A few people provided an alternative to this, such as using more reusable bottles and increasing the number of water fountains in the city. Several other people called for a ban of plastic bags around the city, especially in retail stores. One person suggested that a tax be placed on the use of plastic in bottles and bags. Another person asked that stores start charging for the use of plastic bags. A couple of people suggested that packaging be made of more biodegradable materials.

A few people suggested the need for better usage of energy resources and minimising waste. A couple of these comments were general in nature, highlighting the need for more responsible use and consumption of energy. Three other comments provided specific ideas on how this could be achieved. One person suggested increasing green spaces in the city, use of solar panel on skyscrapers, reuse of grey water in gardens and more energy efficient homes to minimise Melbourne’s ecological impact. Another idea suggested intelligent lighting systems for buildings, where only the top floors of buildings are lit at night, instead of the entire building. Another idea proposed an intelligent streetlights system that dimmed or brightened lights depending on the amount of vehicular and pedestrian traffic.

One person stated that more vegan and raw food consumption should be encouraged, as animal farming has a significant impact on the environment.

Reduction in Organic and Food Waste (14 statements)

Several people stressed the need to reduce, recycle and manage food and organic waste better, so Melbourne can become more resource efficient. A little over half of these people spoke specifically on the subject of food waste, suggesting ideas on how this could be reduced and managed better. These included educating communities to manage and compost food waste; working with business and other organisations to encourage positive behaviour-change in order to reduce food waste; developing an efficient municipal-wide Food Waste Plan to ensure that organic and food waste is captured from both residents and large scale businesses; develop community gardens and restaurants that provide leftover food to the homeless; impose a fine or tax on groups that do not do so; and, to provide more recycling and organic bins in the city, rather than just general rubbish bins.

A couple of people suggested working with building managers to reduce food and organic waste. One of these people suggested putting regulations and planning in place for large buildings to ensure they captured and re-used organic waste for local food production. Food growing could occur through initiatives such as vertical gardens. Another person suggested incentivising closed-loop buildings that used food production as the driver for “recycling” building waste.

One person suggested an initiative called Smart Food. This is described as follows.

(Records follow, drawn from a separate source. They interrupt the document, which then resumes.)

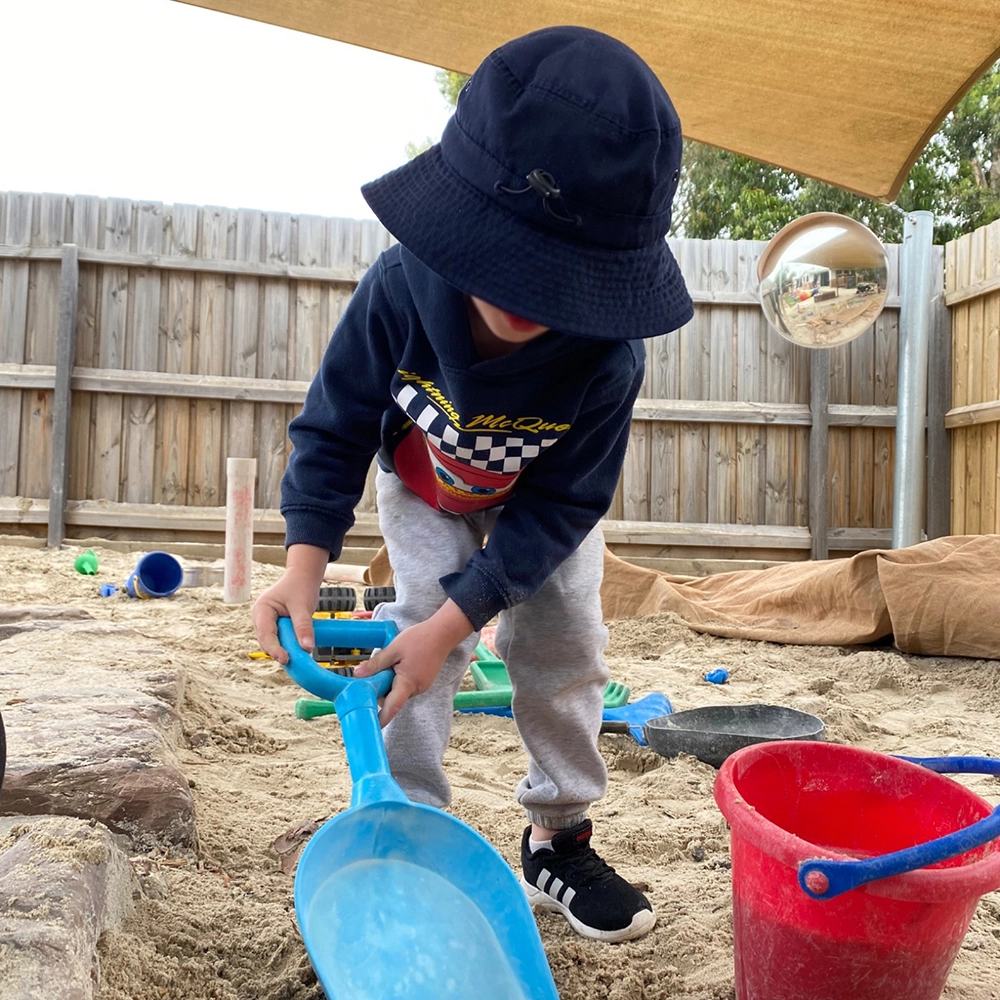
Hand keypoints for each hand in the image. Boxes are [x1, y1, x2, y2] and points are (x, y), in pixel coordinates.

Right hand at [252, 544, 327, 663]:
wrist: (303, 578)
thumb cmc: (300, 587)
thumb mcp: (303, 606)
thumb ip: (303, 626)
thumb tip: (307, 648)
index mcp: (262, 609)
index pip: (265, 634)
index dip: (274, 648)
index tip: (285, 659)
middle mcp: (260, 619)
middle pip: (267, 642)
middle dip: (279, 651)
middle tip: (296, 660)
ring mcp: (266, 624)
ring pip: (273, 644)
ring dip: (285, 649)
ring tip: (300, 654)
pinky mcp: (275, 629)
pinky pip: (280, 641)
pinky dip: (289, 646)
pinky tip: (299, 649)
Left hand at [354, 599, 472, 725]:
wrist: (444, 632)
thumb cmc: (420, 639)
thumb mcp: (394, 649)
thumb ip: (376, 663)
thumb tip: (358, 674)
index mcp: (408, 683)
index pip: (392, 707)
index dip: (382, 719)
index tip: (372, 727)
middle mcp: (417, 688)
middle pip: (393, 698)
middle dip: (382, 689)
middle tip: (375, 672)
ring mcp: (423, 685)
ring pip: (400, 690)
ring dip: (392, 682)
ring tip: (392, 662)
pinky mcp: (425, 680)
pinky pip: (407, 685)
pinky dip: (400, 678)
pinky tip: (401, 663)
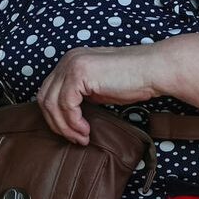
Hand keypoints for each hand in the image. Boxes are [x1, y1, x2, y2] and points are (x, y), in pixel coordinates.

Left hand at [36, 44, 172, 143]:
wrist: (153, 70)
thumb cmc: (133, 81)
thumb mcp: (98, 89)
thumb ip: (80, 96)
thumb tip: (65, 117)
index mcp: (71, 62)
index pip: (49, 92)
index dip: (55, 117)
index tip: (71, 133)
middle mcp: (68, 60)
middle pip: (45, 98)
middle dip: (57, 123)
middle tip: (75, 139)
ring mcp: (72, 64)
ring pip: (52, 103)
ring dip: (65, 126)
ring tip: (81, 137)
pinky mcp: (80, 73)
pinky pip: (66, 104)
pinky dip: (73, 122)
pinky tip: (86, 130)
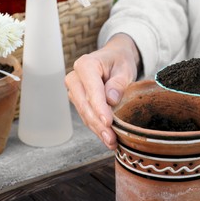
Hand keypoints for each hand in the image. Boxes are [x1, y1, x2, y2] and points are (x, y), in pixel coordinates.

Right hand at [65, 33, 140, 149]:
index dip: (99, 108)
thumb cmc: (119, 61)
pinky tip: (107, 138)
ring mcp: (75, 90)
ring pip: (84, 114)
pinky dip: (96, 128)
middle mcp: (75, 78)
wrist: (114, 58)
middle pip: (85, 105)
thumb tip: (111, 100)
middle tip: (111, 138)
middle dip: (98, 124)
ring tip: (111, 142)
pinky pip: (86, 116)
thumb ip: (118, 83)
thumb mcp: (124, 68)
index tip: (108, 122)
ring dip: (97, 130)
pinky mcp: (79, 101)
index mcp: (86, 65)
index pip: (91, 90)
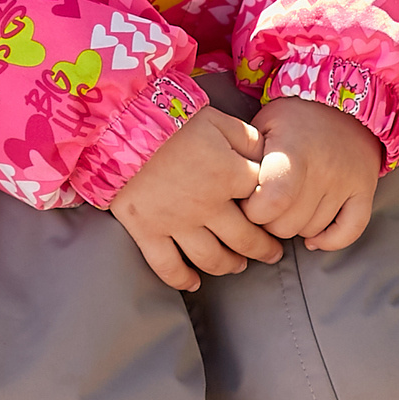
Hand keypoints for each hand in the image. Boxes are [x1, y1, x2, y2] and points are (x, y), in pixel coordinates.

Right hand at [109, 105, 280, 290]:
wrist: (119, 122)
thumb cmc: (171, 117)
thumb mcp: (218, 119)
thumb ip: (248, 139)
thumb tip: (268, 158)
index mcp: (229, 174)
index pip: (265, 201)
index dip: (275, 210)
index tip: (279, 216)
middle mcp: (207, 205)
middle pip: (244, 239)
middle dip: (263, 249)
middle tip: (272, 253)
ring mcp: (176, 222)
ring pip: (212, 258)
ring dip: (230, 265)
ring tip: (238, 265)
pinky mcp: (147, 230)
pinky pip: (167, 266)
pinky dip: (182, 279)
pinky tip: (193, 283)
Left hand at [241, 96, 382, 251]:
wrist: (342, 102)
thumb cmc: (293, 117)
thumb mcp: (262, 125)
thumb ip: (246, 157)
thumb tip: (231, 192)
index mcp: (293, 151)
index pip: (271, 202)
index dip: (252, 210)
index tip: (246, 199)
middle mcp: (323, 169)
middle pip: (288, 224)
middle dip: (268, 221)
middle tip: (264, 203)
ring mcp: (346, 183)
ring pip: (312, 230)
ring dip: (294, 226)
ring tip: (286, 207)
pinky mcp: (364, 191)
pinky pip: (350, 232)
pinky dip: (330, 241)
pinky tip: (313, 237)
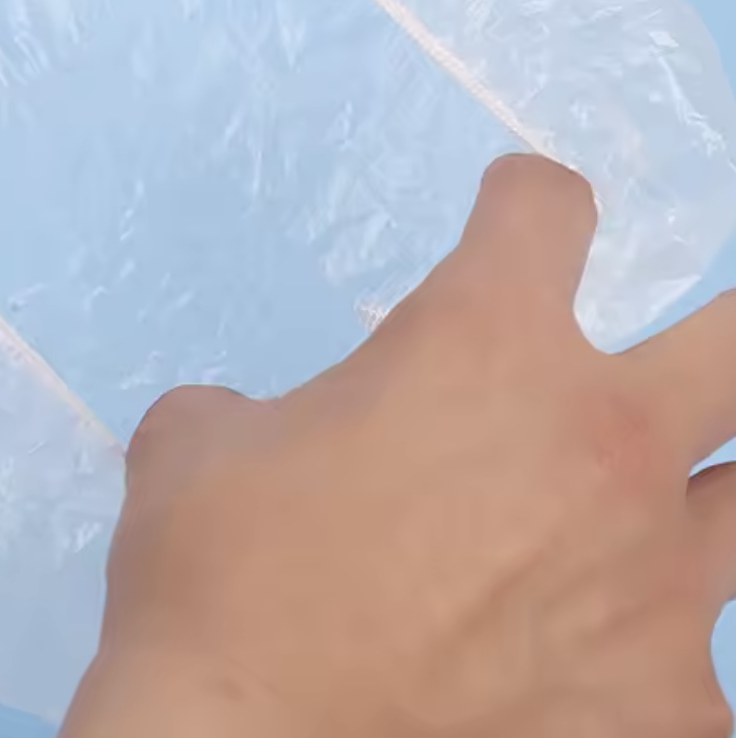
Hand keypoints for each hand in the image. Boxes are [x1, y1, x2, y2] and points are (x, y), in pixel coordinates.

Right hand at [64, 157, 735, 736]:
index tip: (511, 208)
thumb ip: (255, 407)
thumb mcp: (196, 443)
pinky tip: (572, 675)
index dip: (523, 195)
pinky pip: (693, 671)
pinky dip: (639, 657)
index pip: (549, 208)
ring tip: (616, 518)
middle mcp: (600, 438)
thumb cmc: (220, 576)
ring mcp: (657, 580)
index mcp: (485, 344)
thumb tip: (258, 433)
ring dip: (686, 495)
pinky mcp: (670, 710)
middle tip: (653, 355)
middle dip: (708, 324)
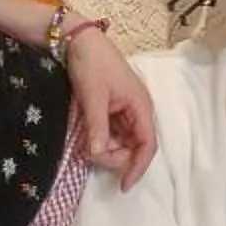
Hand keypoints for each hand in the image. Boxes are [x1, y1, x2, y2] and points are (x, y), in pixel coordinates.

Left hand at [61, 26, 156, 187]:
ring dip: (107, 148)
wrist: (78, 40)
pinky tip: (87, 139)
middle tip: (92, 155)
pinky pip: (112, 132)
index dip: (137, 167)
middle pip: (134, 146)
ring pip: (122, 141)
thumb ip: (98, 128)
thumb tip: (98, 155)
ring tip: (86, 146)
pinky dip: (101, 139)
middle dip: (116, 157)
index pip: (147, 145)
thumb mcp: (93, 98)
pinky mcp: (113, 108)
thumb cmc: (92, 65)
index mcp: (141, 107)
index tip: (123, 185)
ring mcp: (125, 109)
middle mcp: (137, 110)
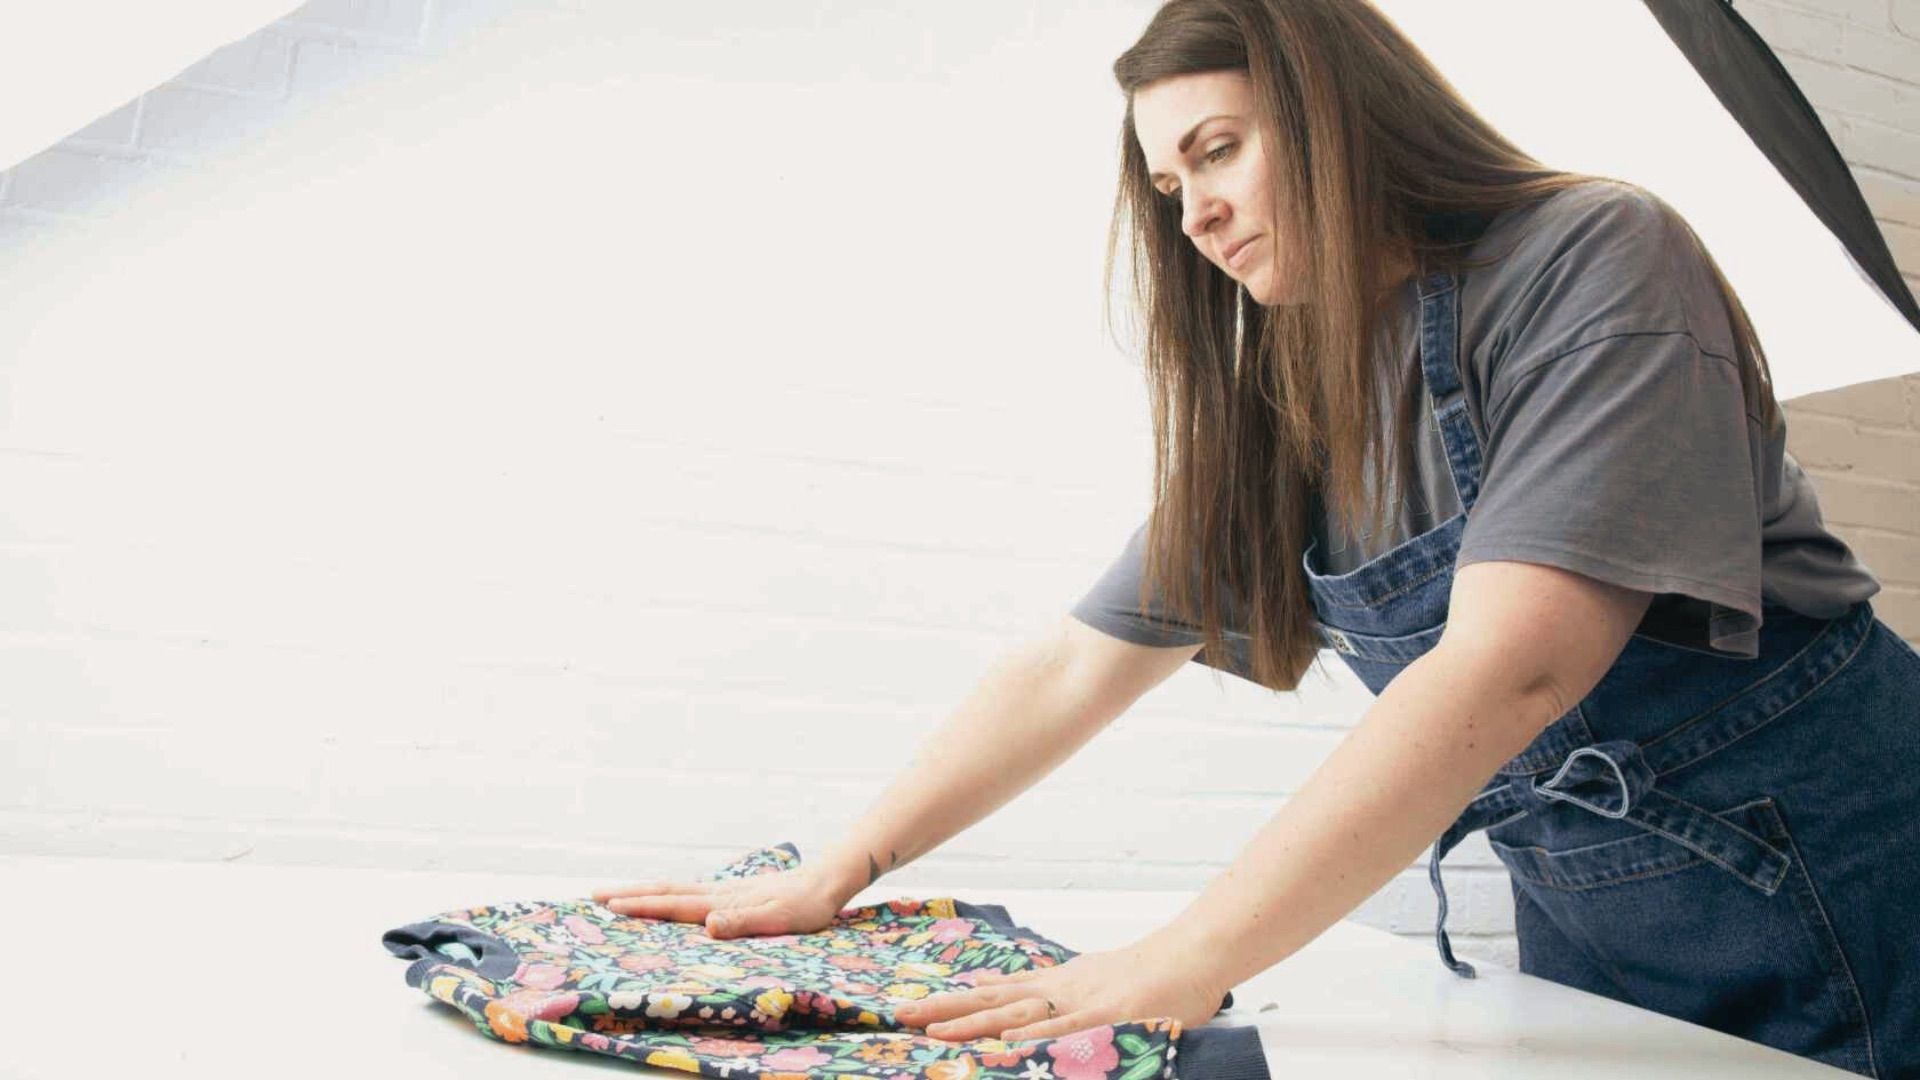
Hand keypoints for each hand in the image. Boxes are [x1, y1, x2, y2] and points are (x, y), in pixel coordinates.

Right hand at [591, 863, 849, 939]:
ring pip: (674, 890)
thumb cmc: (805, 906)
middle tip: (594, 896)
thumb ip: (744, 921)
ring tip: (616, 895)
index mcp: (723, 901)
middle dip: (629, 895)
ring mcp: (723, 891)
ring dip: (643, 892)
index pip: (674, 904)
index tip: (609, 907)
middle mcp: (717, 894)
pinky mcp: (731, 894)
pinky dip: (666, 894)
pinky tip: (663, 898)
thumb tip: (708, 923)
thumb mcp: (779, 919)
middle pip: (665, 892)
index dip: (642, 906)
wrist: (825, 881)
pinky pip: (688, 893)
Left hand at [893, 928, 1227, 1042]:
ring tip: (935, 1034)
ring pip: (1016, 1015)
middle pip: (991, 1002)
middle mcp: (1058, 989)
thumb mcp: (1092, 981)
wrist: (1190, 956)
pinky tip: (1006, 1043)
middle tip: (903, 1017)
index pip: (994, 992)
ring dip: (974, 1025)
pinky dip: (1035, 1036)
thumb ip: (1057, 994)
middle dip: (946, 1013)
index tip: (916, 1008)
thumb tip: (1022, 1006)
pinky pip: (1065, 1030)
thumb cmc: (1147, 974)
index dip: (954, 1002)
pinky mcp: (1105, 1017)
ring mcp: (1079, 1002)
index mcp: (1055, 983)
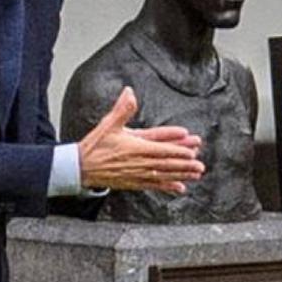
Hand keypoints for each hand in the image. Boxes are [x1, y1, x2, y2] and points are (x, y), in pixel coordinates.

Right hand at [78, 87, 204, 192]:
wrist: (81, 168)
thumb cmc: (95, 146)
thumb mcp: (108, 124)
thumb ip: (122, 109)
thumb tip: (129, 92)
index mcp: (136, 146)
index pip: (161, 146)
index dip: (178, 146)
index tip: (192, 146)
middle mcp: (139, 161)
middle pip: (167, 162)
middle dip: (185, 163)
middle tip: (200, 164)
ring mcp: (138, 173)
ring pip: (164, 174)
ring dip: (181, 174)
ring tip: (196, 174)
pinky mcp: (134, 182)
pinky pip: (154, 185)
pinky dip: (167, 186)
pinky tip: (179, 188)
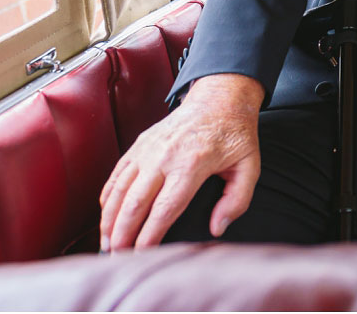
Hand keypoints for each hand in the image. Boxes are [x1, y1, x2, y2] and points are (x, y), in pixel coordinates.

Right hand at [99, 73, 263, 250]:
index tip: (142, 255)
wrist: (219, 97)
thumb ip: (237, 200)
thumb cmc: (235, 134)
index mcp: (192, 164)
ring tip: (107, 245)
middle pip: (136, 203)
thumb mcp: (249, 166)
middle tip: (118, 259)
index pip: (165, 208)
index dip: (150, 235)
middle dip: (123, 235)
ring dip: (110, 220)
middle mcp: (164, 156)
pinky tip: (107, 217)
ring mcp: (148, 149)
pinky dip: (108, 198)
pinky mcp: (139, 145)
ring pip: (120, 190)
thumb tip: (217, 228)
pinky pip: (117, 175)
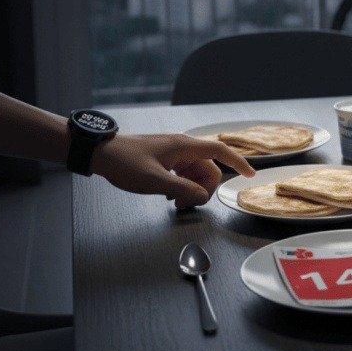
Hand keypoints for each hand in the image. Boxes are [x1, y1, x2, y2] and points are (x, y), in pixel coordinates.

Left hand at [91, 132, 255, 207]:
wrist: (101, 153)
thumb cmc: (125, 162)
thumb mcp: (155, 181)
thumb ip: (182, 191)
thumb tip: (201, 198)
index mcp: (184, 146)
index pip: (220, 151)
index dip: (238, 162)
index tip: (250, 174)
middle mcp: (182, 147)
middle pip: (208, 168)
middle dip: (202, 189)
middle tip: (185, 204)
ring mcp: (173, 152)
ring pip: (195, 173)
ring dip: (191, 189)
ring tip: (173, 201)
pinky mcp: (164, 158)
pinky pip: (183, 173)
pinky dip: (181, 185)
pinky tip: (168, 194)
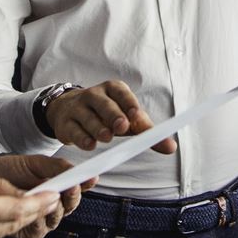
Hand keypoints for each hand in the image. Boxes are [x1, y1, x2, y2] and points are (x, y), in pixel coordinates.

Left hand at [0, 153, 92, 237]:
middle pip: (69, 208)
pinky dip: (36, 221)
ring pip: (54, 220)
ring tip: (47, 198)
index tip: (87, 179)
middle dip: (70, 198)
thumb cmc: (14, 169)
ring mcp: (41, 222)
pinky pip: (37, 230)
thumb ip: (57, 167)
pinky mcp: (27, 232)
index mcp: (60, 191)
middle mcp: (53, 208)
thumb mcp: (36, 164)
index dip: (83, 186)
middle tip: (70, 187)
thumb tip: (76, 169)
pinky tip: (32, 211)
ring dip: (52, 210)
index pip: (76, 192)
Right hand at [45, 80, 177, 155]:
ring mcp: (78, 108)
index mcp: (113, 90)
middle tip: (122, 126)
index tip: (137, 115)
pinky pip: (74, 130)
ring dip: (98, 128)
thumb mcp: (128, 118)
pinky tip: (90, 145)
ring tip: (106, 137)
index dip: (129, 104)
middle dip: (114, 115)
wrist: (69, 109)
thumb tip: (171, 147)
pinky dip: (82, 138)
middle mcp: (94, 95)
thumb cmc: (107, 114)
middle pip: (104, 105)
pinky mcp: (66, 124)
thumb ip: (146, 131)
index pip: (122, 94)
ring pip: (88, 118)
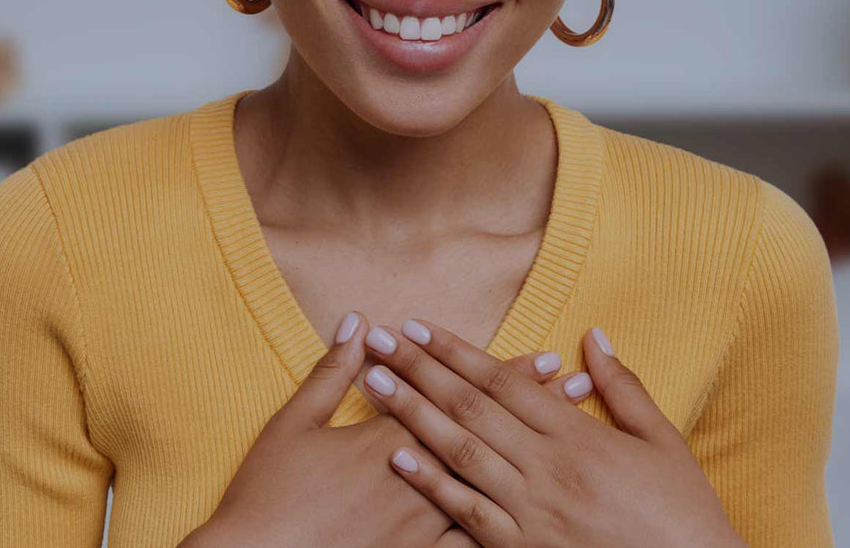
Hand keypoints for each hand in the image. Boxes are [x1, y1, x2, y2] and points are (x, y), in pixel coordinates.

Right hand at [181, 313, 590, 547]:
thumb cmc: (269, 494)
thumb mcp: (293, 423)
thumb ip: (330, 373)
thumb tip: (355, 323)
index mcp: (386, 439)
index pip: (459, 398)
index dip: (505, 378)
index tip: (547, 359)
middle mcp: (413, 478)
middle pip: (486, 436)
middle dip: (537, 410)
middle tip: (580, 388)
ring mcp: (419, 524)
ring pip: (491, 486)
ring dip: (536, 460)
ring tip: (577, 443)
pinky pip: (469, 544)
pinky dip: (506, 526)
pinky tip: (542, 516)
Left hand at [359, 321, 747, 547]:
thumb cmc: (682, 511)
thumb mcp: (663, 440)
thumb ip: (623, 386)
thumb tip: (593, 335)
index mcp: (579, 435)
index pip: (504, 381)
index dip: (457, 352)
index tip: (420, 327)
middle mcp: (549, 466)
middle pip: (470, 407)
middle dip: (420, 370)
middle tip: (380, 342)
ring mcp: (532, 509)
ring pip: (460, 451)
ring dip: (412, 414)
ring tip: (373, 384)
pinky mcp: (522, 547)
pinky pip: (467, 511)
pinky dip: (431, 482)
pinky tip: (397, 456)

Every time you shop, all your food items are recorded and sent to your smart phone and the cloud. You essentially have a digital fridge on your smart device, within this ‘smart fridge’ you can clearly see how far each food item has before expiration. Once your food enters the 70% stage of its life, SmartFood hits the nudge zone; it’s time for action. Your smart device notifies you and you have 2 options; eat your food now or trade on the digital marketplace. The eat it now option lets you eat it yourself or you can choose a surprise dinner party; the surprise dinner party will match you to other locals wanting to cook the food that night but needing more ingredients. The algorithms in the app automatically match people, their food and a recipe within seconds. The trade option is to trade food on a digital market place; food can be collected by carrier pigeons (drones) and delivered to those needing the food. Points are gained for food that is saved from waste.

Reduce Pollution (8 statements)

Several people suggested the need to reduce pollution, particularly air pollution, within Melbourne. A little under half the people suggested specific ways that this could be achieved. One person proposed buying back wood heater installations and imposing a levy on wood burning emissions. Another person suggested an increased consumption of vegan and raw food. A third person stressed the need to address climate change and switching fuel sources to reduce pollution.